I can't believe what I did next.  I got a wheel barrow load of leaves, and spread them out in my front yard.  I found it hugely ironic that I would do this after having spent so many hours cleaning them up. 
So why did I do this?  I needed mulch for my raised beds.  The grass was tall and needed to be mowed.  I figured I'd bag the clippings and use them as mulch and that leaves would make a nice addition.

So I mowed the lawn, bagged the clippings (with the leaves) and dumped them into my wheel barrow. 
This newly created mulch sat in my wheel barrow for two days.  That wasn't my plan, but the rain kept me inside.  When I finally got a chance, I put the mulch on the raised beds.  
Here it is under the cucumbers.
I put a bulk of the mulch under the tomatoes.
I mulched down the center of this bed because that's where my most recent transplants are.
I didn't have enough to cover every bed.  I'll have to bag more the next time I mow.

Sunday, June 9, 2013

Chicken Tractor v2.0

I put the broilers in the yard the other day.  They're happy there, but the tractor just isn't big enough for 11 of them.  My original plan was to only keep 6 of them.  That didn't happen.  Who knew how hard it would be to get rid broilers?  Everyone wants layers.  Anyway, those guys are voracious.  I can't believe the amount of food that they go through.  I added a second feeder because one wasn't enough.  Whenever I fill it, they swarm around and try to trample each other.  So, I had to separate them into smaller groups.  That required a second chicken tractor.

As luck would have it, Home Depot happened to have 42 in. treated balusters on sale for $0.89.  Regular old 2x2" PT lumber is $2.97.  Ouch!  I think I ended up buying 10 of the balusters.  I already had the 2x4 and chicken wire.

I cut 3" inches or so off of two of the balusters.  I wanted the ones on top to be longer.  That way I could attach a rope for moving the thing around.  I made the height of the thing the same height as the chicken wire.  That way I wouldn't have to spend a lot of time cutting it.
One side done.
Here's a closer view of the side.  The balusters were already cut at an angle at one end.  I'm hoping that this makes dragging it around a little easier.

I made two identical sides.  I cut the angled end off of 4 balusters and used them to attach the two sides together.  

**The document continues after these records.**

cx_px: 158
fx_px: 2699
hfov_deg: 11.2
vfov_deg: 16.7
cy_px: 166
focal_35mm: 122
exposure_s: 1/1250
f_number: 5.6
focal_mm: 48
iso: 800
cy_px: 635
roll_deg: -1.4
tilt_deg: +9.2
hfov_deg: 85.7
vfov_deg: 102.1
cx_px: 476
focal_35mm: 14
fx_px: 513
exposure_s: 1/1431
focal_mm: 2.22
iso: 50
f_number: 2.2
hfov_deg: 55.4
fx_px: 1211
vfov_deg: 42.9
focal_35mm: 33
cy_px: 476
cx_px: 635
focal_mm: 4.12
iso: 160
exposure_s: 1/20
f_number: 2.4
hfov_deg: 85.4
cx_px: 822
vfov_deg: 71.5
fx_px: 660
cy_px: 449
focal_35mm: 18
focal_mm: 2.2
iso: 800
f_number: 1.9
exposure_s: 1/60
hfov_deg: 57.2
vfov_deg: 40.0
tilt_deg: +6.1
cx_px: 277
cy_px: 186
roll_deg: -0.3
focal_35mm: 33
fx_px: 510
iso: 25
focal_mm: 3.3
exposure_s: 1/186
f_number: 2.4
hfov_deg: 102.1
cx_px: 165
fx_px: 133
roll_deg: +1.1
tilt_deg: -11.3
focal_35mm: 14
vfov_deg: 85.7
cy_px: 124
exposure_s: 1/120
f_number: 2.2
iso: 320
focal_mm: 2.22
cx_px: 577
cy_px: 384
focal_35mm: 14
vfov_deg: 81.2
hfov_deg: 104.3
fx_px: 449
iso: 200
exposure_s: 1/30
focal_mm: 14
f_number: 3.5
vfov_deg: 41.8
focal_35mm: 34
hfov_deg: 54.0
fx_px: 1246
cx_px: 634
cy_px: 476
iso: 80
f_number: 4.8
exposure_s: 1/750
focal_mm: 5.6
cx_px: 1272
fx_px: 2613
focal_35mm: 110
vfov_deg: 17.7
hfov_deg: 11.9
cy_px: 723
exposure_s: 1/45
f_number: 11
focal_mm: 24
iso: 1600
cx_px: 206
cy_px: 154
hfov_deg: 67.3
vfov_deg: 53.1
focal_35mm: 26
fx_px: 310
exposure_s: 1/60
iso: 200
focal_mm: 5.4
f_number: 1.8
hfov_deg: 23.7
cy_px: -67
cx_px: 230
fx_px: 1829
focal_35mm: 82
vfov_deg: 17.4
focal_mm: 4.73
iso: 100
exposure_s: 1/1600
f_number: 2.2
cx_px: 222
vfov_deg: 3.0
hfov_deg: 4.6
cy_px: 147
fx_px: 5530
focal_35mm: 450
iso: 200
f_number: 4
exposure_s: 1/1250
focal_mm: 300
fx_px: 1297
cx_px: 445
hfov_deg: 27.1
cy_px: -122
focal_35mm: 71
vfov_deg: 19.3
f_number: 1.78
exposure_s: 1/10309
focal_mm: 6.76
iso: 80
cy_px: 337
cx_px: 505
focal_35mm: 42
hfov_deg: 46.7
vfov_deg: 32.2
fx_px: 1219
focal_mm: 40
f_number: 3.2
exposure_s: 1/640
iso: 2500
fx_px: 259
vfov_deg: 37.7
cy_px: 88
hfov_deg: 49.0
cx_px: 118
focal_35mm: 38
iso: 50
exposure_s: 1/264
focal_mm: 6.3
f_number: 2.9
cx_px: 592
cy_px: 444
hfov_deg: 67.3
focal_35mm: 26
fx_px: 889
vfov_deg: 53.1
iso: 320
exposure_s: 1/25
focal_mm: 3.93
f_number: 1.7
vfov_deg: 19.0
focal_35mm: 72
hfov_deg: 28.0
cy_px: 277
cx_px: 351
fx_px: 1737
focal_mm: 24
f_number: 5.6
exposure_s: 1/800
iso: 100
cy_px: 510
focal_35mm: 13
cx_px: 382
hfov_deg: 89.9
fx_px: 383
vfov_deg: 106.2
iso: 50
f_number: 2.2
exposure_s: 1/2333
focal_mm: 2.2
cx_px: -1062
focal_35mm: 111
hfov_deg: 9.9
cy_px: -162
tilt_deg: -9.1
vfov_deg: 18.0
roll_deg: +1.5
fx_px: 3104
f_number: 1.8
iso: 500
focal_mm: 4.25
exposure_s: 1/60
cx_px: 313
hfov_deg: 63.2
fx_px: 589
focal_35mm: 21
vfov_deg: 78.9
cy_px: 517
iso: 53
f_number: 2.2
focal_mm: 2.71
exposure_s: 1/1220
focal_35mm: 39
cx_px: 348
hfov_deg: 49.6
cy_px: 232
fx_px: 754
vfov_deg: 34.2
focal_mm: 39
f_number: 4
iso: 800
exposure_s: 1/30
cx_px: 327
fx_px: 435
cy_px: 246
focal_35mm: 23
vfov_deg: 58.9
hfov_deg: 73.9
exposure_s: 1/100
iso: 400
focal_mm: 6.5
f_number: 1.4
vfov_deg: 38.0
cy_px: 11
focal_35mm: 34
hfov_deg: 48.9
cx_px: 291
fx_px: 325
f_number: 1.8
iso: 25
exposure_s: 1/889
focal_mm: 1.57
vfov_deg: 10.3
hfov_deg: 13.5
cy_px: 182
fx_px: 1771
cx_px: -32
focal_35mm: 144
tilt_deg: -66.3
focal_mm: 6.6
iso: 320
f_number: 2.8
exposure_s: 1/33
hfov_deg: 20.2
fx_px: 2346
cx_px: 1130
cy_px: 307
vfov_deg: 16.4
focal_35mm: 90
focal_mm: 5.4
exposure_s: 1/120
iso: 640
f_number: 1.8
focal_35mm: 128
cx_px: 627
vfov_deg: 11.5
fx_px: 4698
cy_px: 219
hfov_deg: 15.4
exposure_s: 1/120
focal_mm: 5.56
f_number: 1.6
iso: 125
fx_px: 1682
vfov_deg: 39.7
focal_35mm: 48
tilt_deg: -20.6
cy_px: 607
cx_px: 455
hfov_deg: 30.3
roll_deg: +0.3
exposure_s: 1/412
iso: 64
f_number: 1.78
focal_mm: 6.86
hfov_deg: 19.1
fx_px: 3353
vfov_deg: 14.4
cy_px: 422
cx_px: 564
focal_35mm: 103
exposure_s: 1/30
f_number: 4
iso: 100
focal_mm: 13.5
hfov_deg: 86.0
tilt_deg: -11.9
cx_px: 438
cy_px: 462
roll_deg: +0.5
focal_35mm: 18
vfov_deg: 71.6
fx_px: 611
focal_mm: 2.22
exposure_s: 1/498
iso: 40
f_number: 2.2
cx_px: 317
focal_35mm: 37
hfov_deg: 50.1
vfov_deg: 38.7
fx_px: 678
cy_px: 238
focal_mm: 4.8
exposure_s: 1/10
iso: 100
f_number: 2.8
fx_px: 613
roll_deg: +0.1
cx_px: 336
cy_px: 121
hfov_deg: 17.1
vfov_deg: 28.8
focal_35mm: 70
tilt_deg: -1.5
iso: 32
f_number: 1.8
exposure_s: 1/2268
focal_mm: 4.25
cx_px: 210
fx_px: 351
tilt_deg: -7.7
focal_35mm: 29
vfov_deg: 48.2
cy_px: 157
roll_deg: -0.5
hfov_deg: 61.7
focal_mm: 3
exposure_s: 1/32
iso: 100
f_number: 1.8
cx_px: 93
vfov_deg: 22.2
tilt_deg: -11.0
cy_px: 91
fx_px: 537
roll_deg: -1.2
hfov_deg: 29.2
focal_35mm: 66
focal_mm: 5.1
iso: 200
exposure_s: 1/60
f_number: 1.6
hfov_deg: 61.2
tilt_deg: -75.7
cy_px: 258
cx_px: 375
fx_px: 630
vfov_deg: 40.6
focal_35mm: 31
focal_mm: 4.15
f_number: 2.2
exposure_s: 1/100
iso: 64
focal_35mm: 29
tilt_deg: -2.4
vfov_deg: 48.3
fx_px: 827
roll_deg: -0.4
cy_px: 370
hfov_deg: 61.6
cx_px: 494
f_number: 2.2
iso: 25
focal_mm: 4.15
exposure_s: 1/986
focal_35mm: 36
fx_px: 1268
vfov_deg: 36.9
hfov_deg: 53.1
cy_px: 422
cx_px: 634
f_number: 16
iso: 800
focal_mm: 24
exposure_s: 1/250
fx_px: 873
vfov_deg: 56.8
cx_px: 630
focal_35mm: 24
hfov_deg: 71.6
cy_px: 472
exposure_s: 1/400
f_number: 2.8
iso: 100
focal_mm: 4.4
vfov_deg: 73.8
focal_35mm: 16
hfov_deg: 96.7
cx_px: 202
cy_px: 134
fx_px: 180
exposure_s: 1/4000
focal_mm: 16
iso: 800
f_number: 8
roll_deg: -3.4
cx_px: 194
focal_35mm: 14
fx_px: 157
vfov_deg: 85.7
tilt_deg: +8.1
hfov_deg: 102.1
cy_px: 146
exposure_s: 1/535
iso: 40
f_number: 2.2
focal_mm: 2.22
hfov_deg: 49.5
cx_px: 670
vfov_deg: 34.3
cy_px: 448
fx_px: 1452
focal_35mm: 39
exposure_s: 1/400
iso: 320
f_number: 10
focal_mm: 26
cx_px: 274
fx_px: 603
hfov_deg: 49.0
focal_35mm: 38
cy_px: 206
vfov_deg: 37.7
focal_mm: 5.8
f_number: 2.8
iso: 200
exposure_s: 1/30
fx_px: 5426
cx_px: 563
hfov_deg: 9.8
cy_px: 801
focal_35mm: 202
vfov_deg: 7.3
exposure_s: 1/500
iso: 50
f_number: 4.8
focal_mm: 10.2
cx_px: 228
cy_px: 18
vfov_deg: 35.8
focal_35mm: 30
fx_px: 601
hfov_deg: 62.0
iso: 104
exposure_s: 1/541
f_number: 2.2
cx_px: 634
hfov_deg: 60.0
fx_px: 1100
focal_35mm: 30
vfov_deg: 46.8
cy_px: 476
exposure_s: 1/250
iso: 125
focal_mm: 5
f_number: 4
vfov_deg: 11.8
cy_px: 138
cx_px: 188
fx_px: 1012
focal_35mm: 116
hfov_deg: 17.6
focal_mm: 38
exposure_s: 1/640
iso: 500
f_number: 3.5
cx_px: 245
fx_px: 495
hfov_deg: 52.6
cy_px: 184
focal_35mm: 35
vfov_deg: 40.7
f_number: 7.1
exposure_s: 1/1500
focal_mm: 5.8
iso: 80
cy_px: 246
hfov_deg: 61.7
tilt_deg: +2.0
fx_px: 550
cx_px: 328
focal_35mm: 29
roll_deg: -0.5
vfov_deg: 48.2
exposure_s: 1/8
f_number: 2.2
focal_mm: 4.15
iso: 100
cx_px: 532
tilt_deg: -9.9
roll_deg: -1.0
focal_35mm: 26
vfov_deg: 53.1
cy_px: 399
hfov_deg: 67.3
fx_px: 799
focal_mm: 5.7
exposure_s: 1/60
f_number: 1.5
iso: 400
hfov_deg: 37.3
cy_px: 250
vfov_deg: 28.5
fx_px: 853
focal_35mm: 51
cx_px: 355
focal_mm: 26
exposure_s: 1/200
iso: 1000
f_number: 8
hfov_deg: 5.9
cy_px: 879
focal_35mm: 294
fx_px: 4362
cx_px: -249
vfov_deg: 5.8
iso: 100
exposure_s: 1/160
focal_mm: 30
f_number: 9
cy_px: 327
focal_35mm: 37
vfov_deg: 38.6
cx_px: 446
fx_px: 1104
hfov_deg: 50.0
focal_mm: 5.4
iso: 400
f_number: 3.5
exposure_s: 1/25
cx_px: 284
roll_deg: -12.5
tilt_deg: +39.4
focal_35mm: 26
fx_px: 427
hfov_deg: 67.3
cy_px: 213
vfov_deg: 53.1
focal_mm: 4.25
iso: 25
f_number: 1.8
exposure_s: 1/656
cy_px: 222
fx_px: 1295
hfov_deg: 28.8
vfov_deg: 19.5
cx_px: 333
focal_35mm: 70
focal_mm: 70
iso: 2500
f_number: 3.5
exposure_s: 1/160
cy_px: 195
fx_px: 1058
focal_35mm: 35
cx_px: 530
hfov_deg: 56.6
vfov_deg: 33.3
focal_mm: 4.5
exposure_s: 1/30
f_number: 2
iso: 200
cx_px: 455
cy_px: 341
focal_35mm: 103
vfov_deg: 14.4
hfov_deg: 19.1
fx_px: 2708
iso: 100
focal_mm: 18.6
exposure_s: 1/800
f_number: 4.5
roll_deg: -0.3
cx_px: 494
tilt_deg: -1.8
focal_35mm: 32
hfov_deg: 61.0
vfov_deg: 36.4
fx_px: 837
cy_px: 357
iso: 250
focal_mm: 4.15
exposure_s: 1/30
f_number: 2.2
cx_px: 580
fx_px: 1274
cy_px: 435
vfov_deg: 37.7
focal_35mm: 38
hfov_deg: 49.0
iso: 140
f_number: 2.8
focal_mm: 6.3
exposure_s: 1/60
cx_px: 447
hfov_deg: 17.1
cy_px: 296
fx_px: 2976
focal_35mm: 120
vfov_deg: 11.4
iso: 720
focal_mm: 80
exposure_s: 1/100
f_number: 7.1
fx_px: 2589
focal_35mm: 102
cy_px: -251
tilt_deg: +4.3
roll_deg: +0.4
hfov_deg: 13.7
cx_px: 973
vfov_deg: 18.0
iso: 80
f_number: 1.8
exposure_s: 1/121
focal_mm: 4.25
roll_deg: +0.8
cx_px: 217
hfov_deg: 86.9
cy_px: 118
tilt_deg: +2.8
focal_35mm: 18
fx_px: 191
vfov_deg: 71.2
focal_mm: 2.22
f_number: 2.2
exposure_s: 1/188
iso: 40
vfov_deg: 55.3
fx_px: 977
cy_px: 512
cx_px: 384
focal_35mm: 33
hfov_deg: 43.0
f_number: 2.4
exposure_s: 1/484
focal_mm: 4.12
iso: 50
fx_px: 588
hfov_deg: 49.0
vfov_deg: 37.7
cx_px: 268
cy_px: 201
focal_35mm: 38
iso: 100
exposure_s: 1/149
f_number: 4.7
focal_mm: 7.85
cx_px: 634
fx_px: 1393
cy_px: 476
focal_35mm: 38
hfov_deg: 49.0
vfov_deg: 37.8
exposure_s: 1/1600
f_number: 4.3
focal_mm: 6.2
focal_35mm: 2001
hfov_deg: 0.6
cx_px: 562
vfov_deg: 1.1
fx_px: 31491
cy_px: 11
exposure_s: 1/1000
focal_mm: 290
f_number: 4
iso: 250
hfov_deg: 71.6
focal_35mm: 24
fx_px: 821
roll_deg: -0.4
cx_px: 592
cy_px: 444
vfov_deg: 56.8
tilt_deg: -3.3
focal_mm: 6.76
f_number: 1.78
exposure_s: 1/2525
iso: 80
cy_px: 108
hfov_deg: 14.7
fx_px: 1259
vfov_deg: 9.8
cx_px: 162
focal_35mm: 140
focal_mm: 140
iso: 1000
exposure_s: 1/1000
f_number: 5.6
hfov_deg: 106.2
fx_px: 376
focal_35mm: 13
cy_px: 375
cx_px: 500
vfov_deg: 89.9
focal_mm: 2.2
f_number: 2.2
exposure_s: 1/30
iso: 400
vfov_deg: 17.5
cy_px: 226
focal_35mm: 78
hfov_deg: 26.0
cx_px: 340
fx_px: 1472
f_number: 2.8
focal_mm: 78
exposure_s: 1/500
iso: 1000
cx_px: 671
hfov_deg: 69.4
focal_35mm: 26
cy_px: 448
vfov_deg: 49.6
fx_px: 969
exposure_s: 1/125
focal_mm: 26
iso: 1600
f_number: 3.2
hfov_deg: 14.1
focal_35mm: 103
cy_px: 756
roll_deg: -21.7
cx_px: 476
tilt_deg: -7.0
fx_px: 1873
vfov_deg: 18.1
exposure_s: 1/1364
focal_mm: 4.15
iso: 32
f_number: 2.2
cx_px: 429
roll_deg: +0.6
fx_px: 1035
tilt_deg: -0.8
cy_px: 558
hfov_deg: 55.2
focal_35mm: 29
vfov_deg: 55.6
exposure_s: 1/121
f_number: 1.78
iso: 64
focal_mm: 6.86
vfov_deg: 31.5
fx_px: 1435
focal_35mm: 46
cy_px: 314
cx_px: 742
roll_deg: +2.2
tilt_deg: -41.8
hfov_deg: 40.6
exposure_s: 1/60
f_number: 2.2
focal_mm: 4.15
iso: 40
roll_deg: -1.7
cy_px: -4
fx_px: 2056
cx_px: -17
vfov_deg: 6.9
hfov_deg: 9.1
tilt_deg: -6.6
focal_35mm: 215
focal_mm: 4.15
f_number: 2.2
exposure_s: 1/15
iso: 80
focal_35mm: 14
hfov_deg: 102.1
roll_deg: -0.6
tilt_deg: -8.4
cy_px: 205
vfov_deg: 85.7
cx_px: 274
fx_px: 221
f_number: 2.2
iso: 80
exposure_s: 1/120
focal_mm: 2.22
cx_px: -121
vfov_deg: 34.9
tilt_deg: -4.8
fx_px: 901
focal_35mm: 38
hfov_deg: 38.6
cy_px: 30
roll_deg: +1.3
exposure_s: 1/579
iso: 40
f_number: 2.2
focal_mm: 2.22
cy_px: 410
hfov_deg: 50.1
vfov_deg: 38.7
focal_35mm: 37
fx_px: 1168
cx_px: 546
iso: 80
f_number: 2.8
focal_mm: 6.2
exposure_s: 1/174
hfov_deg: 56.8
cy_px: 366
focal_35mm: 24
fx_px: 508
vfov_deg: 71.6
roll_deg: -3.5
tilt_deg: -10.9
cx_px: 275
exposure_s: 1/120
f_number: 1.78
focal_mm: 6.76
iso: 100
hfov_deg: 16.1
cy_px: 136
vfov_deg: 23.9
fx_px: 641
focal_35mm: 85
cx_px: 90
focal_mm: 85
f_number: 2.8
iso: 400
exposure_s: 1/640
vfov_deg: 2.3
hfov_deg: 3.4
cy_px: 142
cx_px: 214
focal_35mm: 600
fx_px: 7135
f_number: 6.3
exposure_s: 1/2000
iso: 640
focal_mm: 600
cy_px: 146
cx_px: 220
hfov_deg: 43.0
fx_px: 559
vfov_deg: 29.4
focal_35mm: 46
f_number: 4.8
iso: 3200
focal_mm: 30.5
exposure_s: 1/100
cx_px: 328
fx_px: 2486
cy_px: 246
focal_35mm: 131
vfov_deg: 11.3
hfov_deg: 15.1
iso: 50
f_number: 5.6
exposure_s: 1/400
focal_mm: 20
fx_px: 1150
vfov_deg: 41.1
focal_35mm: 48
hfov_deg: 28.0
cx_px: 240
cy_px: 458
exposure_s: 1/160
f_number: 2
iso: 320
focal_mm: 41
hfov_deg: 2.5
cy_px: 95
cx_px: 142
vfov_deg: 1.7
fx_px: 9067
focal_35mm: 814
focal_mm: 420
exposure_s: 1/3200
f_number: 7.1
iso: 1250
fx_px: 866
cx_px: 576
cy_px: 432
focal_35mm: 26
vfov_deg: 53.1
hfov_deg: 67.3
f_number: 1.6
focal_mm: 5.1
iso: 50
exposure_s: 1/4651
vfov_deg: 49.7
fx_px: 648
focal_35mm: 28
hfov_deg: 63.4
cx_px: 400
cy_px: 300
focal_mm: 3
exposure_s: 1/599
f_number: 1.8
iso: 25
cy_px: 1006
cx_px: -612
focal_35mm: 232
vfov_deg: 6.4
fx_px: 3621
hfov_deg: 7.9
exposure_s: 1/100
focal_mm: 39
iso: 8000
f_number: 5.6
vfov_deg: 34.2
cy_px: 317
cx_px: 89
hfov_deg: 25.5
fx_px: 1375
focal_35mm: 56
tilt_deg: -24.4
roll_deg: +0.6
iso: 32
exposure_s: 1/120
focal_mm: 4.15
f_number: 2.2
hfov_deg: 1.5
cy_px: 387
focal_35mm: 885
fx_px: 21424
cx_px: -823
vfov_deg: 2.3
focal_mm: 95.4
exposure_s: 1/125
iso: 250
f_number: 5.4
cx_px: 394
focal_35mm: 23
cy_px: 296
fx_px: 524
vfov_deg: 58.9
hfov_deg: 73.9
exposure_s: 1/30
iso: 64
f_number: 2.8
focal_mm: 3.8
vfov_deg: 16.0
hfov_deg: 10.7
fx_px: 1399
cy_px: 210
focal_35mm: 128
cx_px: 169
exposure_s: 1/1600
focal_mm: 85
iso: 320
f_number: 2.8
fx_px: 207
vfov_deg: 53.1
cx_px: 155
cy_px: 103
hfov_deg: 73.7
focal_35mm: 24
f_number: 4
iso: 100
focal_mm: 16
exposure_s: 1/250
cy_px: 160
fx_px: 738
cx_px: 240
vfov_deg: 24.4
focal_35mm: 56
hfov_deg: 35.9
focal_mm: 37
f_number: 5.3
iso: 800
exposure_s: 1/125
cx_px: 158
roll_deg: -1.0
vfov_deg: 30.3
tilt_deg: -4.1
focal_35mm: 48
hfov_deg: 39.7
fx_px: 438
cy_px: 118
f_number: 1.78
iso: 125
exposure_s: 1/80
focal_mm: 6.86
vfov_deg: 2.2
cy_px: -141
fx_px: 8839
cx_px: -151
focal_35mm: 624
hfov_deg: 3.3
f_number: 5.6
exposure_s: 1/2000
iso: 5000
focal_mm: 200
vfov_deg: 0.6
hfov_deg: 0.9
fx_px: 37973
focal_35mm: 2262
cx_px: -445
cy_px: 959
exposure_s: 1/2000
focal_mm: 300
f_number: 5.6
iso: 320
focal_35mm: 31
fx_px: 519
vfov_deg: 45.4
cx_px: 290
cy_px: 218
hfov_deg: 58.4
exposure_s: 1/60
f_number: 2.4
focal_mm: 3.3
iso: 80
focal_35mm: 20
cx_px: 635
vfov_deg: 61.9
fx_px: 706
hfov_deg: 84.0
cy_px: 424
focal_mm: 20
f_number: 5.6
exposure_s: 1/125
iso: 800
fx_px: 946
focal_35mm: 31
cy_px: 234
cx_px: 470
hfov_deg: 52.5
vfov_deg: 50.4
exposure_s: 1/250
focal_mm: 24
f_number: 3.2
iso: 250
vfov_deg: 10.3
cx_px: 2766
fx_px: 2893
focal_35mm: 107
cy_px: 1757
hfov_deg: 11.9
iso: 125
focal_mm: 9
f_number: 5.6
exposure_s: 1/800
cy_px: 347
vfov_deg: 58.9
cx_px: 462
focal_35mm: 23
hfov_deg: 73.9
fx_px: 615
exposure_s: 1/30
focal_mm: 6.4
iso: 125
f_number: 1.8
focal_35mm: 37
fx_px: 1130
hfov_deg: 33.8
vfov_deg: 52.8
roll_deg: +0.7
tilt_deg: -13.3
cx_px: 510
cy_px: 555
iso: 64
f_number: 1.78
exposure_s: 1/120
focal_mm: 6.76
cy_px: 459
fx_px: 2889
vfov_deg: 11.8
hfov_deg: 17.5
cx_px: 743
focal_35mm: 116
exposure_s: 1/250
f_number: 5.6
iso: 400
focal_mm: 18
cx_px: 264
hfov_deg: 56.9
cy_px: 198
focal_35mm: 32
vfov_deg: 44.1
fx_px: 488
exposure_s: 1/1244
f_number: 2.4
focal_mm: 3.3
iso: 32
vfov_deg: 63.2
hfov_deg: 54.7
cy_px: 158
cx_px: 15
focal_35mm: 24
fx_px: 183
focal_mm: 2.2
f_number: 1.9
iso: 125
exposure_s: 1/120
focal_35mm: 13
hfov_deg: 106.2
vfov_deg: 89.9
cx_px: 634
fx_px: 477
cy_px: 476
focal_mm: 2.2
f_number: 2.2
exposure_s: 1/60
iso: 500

Then I drilled holes in the top balusters that extended past the main part of the tractor.  I fed a rope through the holes a secured both ends with a eye splices.
I put a loop in the center of the rope with a simple over hand knot.
Closeup of the eye splice.
To give the birds some protection from the elements, I bought an 8' PVC roofing panel.  I cut two pieces the width of the tractor.  One was for the roof and the other for the rear.  I had one small remaining piece, so I put that on the side.
I used one of the remaining balusters across the top and attached one side of the roof panel to it.  I also attached a few balusters vertically on all four sides.  These gave me anchor points for the poultry netting and the back panel.  The final baluster was put in on an angle between the rear wall and one of the sides.  This gives the birds a place to get off the ground if they want to.
I used my staple gun to attach the poultry netting.
Back side of the chicken tractor.
I found a piece of scrap OSB in my shed.  It was left there by the previous owner.  One side of it was already painted.  I used it as a removable lid.  It'll allow me access to give them food and water.
I put in a hanging feeder.

Finally, I moved the thing to the back yard and put 5 birds in it.   I don't think they were too happy at first.  They kept looking around like they were trying to find a way out and back into the other tractor. 
I attempted to hang the water, but that didn't last long.
I'm sure they'll get used to it.  They have more space and there won't be as much fighting for food.